THE AVERAGE tenure of a U.S. university president is 6.5 years. On Aug. 1, Harris Pastides began his 11th year at the helm of the University of South Carolina.
The anniversary, Dr. Pastides told me earlier this week, prompted him to reflect on his presidency.
He’s proud of the school’s growing national reputation and boasts that being in the center of an increasingly urbane yet extremely affordable city helps him attract “some of the best minds in the world.”
He’s inspired by the “energy and life” of the school’s diverse and growing student body. (And no, he didn’t talk about the Gamecocks’ successes, but he knows I’m not that into sports.)
But overshadowing all of that has been money.
Dr. Pastiudes became president at the dawn of the 2008 recession and had to start immediately into belt-tightening. That was understandable, he said, but “you can rally people around, you can do things in an emergency that you can’t do” on an ongoing basis to cut costs. And “when the recession started to subside, state funding did not return.” (I’ll write more soon about how he plans to deal with this.)
Early in our conversation, Dr. Pastides noted that “the challenges for me and the next president are absolutely going to be cost control.” Which obviously raised a question.
No, he assured me, a year after USC trustees reconfigured his pay package to encourage him to stay longer, he has no plans to retire.
The 64-year-old epidemiologist, who was on the USC faculty for a decade before being named president, still loves his job, and he and his wife, Patricia, still look forward to the life-altering event that occurs every August, when 6,000 freshmen and 2,000 transfer students arrive on campus. He’s not sure he’d even know what to do if he weren’t connected to a university — as he has been since he first enrolled as an undergraduate at the University of Albany.
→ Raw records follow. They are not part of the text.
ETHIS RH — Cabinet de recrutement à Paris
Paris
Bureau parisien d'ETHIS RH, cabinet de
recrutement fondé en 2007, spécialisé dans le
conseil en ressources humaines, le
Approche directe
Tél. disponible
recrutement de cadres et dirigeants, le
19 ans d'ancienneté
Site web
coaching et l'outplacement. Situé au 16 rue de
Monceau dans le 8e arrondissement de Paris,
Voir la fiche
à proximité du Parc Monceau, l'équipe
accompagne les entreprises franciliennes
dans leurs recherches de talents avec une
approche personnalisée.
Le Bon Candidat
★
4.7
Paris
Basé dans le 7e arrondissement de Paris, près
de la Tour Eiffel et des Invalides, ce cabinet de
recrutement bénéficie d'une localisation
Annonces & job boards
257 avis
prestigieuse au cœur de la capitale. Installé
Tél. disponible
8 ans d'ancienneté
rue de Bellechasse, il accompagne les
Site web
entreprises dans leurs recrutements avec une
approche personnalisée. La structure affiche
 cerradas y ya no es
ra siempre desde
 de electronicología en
But, he said, he believes it’s important to think about succession planning. He talks frequently about that with the USC Board of Trustees. And he doesn’t expect to complete a second decade as president.
Which is to say that what’s next for USC’s 28th president is controlling costs at USC. And improving quality. And staying inspired.
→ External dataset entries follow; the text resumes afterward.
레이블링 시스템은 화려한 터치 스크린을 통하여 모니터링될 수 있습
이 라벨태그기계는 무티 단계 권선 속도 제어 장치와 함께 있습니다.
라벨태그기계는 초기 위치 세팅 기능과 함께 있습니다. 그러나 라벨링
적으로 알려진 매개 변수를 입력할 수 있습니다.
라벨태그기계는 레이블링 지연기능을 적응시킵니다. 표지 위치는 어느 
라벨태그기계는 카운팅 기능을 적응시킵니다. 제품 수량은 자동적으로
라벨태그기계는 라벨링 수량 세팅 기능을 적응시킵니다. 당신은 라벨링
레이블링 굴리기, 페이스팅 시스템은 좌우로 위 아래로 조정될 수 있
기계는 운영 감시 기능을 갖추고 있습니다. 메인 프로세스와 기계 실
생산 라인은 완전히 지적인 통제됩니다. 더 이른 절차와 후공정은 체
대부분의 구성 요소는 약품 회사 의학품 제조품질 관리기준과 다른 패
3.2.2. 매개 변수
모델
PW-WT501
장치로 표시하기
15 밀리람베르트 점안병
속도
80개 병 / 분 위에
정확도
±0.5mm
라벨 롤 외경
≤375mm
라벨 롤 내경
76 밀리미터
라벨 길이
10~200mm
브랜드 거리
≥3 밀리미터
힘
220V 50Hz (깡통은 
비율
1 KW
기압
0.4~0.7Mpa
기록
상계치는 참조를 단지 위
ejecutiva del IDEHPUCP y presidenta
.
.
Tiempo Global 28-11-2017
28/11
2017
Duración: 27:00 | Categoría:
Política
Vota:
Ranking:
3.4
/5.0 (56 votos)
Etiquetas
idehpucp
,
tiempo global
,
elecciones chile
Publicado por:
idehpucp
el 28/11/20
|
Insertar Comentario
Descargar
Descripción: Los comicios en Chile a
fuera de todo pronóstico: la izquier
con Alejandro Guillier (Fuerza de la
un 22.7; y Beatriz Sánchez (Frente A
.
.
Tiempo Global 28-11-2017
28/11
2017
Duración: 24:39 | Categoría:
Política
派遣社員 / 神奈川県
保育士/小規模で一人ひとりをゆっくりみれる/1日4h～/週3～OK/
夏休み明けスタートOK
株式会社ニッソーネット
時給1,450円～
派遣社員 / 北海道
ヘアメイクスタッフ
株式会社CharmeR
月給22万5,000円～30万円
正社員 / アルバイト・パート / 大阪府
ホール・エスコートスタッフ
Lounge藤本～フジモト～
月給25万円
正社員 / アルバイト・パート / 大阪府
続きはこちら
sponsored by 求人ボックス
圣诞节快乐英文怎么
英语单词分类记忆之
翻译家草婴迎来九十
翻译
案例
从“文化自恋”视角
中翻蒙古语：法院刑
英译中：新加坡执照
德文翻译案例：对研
Besides, 20 years in the President’s House would be unprecedented. Only five presidents have lasted longer than Dr. Pastides: John Palms served 11 years, from 1991 through 2002; Thomas Jones, 12 years, 1962-1974; Thomas Cooper, 13 years, 1921-1934; and Jim Holderman served 14 years, 1977-1990.
The longest-serving USC president was its first: Jonathan Maxcy was inaugurated in 1804 and died during his 16th year in office, in 1820.